Estate sales are our new family hobby. At the last one I grabbed an HP Photosmart A610 for $7, a little photo printer from 2006 that prints 4×6 directly from a memory card. Flip up screen, one cartridge, one job. I did powered it on during estate sale to make sure at least it’s working, then I search the room to see if I could find some paper which I did!!

Spoiler: the HP Photosmart A610 driver for Windows 11 exists, it’s just buried.
Fix 1: the hardware
It didn’t print at first. The previous owner had inserted the cartridge incorrectly. I’ve only ever owned laser printers, so this became my crash course on how inkjets actually work and how to clean the nozzles and contacts. The old cartridge was done anyway. One fresh HP 110 later, the hardware was solved.
Fix 2: Windows says no
Windows 11 recognized the printer by name, then showed the modern death sentence: Driver is unavailable. The Find drivers button did nothing. Windows Update, nothing. Two other Windows laptops, same result. Then my old Mac printed a photo in under a minute. So the printer was fine, Microsoft just stopped serving the driver, everywhere. And HP erased the software from their website years ago.
Man vs AI vs driver
I’ll be honest about how this got solved: it was an AI assisted repair, and it was not pretty.
Round one was ChatGPT 5.5 Pro Extended, multiple tries. It kept me looping between Have Disk, DOT4 packages from the Microsoft Update Catalog, and “try Windows Update.” Its own confession at the end:
I repeatedly told you to use driver packages from the Microsoft Catalog without verifying the extracted .inf files actually contained the HP Photosmart A610, which led you into the wrong LaserJet M575 driver and wasted your time.
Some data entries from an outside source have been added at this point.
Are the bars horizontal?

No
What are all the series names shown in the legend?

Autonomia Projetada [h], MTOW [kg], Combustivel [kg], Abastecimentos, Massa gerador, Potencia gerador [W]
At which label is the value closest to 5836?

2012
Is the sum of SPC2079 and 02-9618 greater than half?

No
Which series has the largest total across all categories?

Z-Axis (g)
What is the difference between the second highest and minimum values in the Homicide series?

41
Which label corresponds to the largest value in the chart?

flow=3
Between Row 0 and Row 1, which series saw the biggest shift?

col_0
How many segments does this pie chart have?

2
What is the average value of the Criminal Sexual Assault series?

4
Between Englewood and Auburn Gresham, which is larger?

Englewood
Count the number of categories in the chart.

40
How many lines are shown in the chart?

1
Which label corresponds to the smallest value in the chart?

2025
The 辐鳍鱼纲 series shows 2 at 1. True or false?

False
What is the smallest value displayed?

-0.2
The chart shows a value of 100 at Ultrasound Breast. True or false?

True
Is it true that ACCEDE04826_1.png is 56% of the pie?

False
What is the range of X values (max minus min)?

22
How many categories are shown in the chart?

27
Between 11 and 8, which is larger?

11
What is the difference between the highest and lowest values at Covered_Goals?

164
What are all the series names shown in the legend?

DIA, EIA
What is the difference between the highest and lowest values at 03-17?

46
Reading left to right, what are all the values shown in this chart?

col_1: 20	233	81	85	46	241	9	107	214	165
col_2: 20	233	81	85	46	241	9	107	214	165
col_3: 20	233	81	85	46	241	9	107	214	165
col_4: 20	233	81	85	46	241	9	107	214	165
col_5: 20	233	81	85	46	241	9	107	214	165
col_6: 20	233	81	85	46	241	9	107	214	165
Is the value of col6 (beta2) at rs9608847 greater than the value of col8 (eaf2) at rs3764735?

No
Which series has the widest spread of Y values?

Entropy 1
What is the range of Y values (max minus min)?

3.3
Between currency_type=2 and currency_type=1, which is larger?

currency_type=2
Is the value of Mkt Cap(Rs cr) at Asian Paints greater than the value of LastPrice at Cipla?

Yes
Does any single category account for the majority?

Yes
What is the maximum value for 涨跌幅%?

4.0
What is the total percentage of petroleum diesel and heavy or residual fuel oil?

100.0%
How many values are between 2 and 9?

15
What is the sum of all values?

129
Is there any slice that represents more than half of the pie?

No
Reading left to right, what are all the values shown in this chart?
Yes, The driver bundled inside the package labeled “Photosmart A610” is actually for an HP LaserJet 500 M575, a giant office copier. Wrong printer in the box, and nobody checked what was inside before installing.
Round two: I read that Claude Fable 5 was back online, so I tried it on the Max plan. It burned a good part of my evening too, at one point sending me after yet another 14 MB catalog package that turned out to be more plumbing. The turning point was when it started verifying what was actually inside a file before telling me to install it. That is what finally cracked the case.
The fix that worked
The original 2007 Vista software still survives on the DriversCloud mirror: SF_CDA_Full_Non-Network_enu_NB.exe, 96 MB, MD5 940CB021FFAAA9CFB9A581A8CDACDC69.
Downloading old exe files from mirror sites is normally a terrible idea, so the rules were strict: verify the hash, never run the exe, extract it with 7-Zip, and let Windows check HP’s digital signature during install.

A tampered file gets rejected loudly. Inside is a 41 KB file called hppipnss.inf, a signed HP driver covering the whole 2006 Photosmart family. One command in an admin PowerShell:
pnputil /add-driver .\hppipnss.inf /install
save a copy somewhere, HP already deleted this file once
Unplug the USB, plug it back in, and the printer came alive. First photo printed a minute later. You have to select 4×6 for paper size.
What’s next
Total cost: $7 and a $30 cartridge, and a 19 year old printer stays out of the landfill. I do see some marking on a few prints, probably the rubber pick rollers leaving their trace after two decades. Cleaning them is the next job, replacing them if that fails. That’s a future post.
And yes, this entire article is AI generated too with little human touch up. Go figure.